* **Point tracking data**
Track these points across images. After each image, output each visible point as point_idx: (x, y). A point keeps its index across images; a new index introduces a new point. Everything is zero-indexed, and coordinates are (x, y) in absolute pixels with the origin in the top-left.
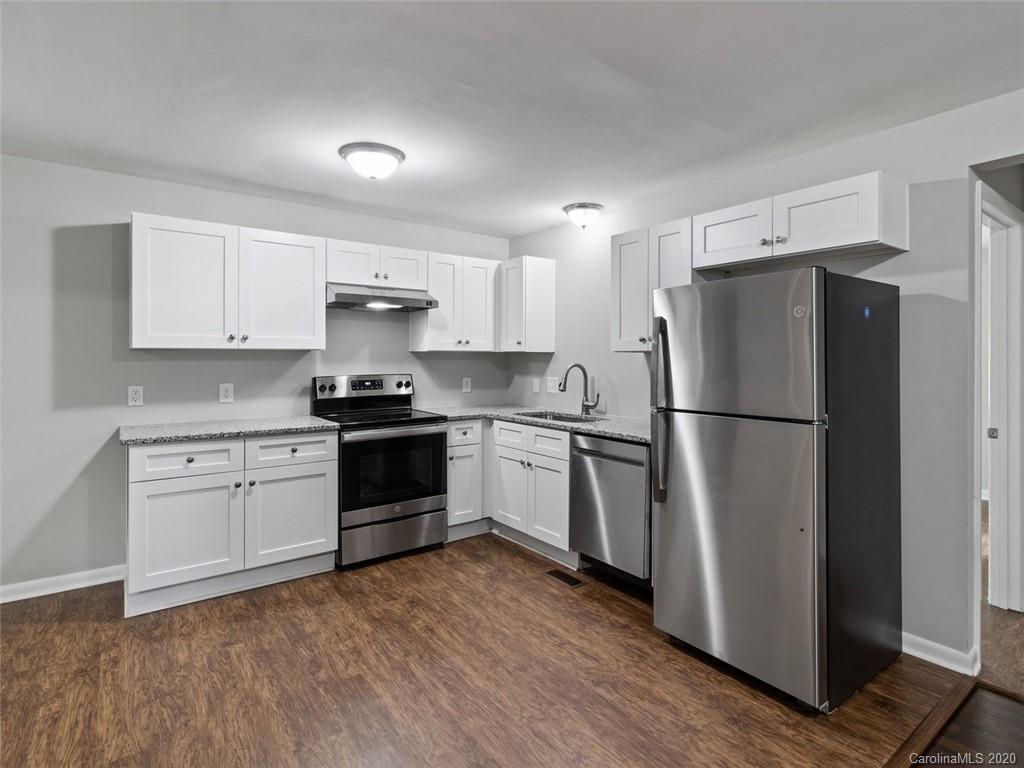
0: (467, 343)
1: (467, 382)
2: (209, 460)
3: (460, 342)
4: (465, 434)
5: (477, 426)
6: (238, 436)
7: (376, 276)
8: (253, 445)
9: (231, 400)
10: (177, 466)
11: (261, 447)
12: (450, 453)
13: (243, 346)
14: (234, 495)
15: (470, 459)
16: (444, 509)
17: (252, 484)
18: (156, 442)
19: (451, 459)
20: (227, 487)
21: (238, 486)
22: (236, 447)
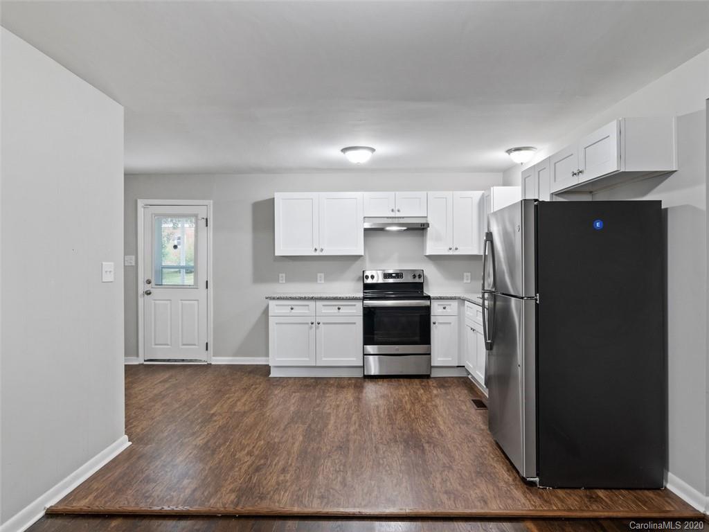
0: (456, 249)
1: (467, 276)
2: (301, 310)
3: (450, 249)
4: (444, 308)
5: (455, 304)
6: (312, 299)
7: (393, 211)
8: (320, 303)
9: (323, 282)
10: (287, 310)
11: (323, 305)
12: (433, 319)
13: (321, 254)
14: (311, 328)
15: (448, 326)
16: (430, 354)
17: (319, 324)
18: (278, 299)
19: (434, 323)
20: (307, 323)
21: (312, 323)
22: (312, 303)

* **WORK ORDER**
The data above must be written out again without alteration, and the pictures in them must be excluded.

* **PROBLEM SOLUTION**
Track these points across images. After each image, output each visible point as point_idx: (x, y). A point keeps its index across images; a new index introduces a new point. Everything is zero-indexed, and coordinates are (x, y) in absolute pixels with the origin in the top-left.
0: (467, 343)
1: (467, 382)
2: (209, 460)
3: (460, 342)
4: (465, 434)
5: (477, 426)
6: (238, 436)
7: (376, 276)
8: (253, 445)
9: (231, 400)
10: (177, 466)
11: (261, 447)
12: (450, 453)
13: (243, 346)
14: (234, 495)
15: (470, 459)
16: (444, 509)
17: (252, 484)
18: (156, 442)
19: (451, 459)
20: (227, 487)
21: (238, 486)
22: (236, 447)
0: (456, 249)
1: (467, 276)
2: (301, 310)
3: (450, 249)
4: (444, 308)
5: (455, 304)
6: (312, 299)
7: (393, 211)
8: (320, 303)
9: (323, 282)
10: (287, 310)
11: (323, 305)
12: (433, 319)
13: (321, 254)
14: (311, 328)
15: (448, 326)
16: (430, 354)
17: (319, 324)
18: (278, 299)
19: (434, 323)
20: (307, 323)
21: (312, 323)
22: (312, 303)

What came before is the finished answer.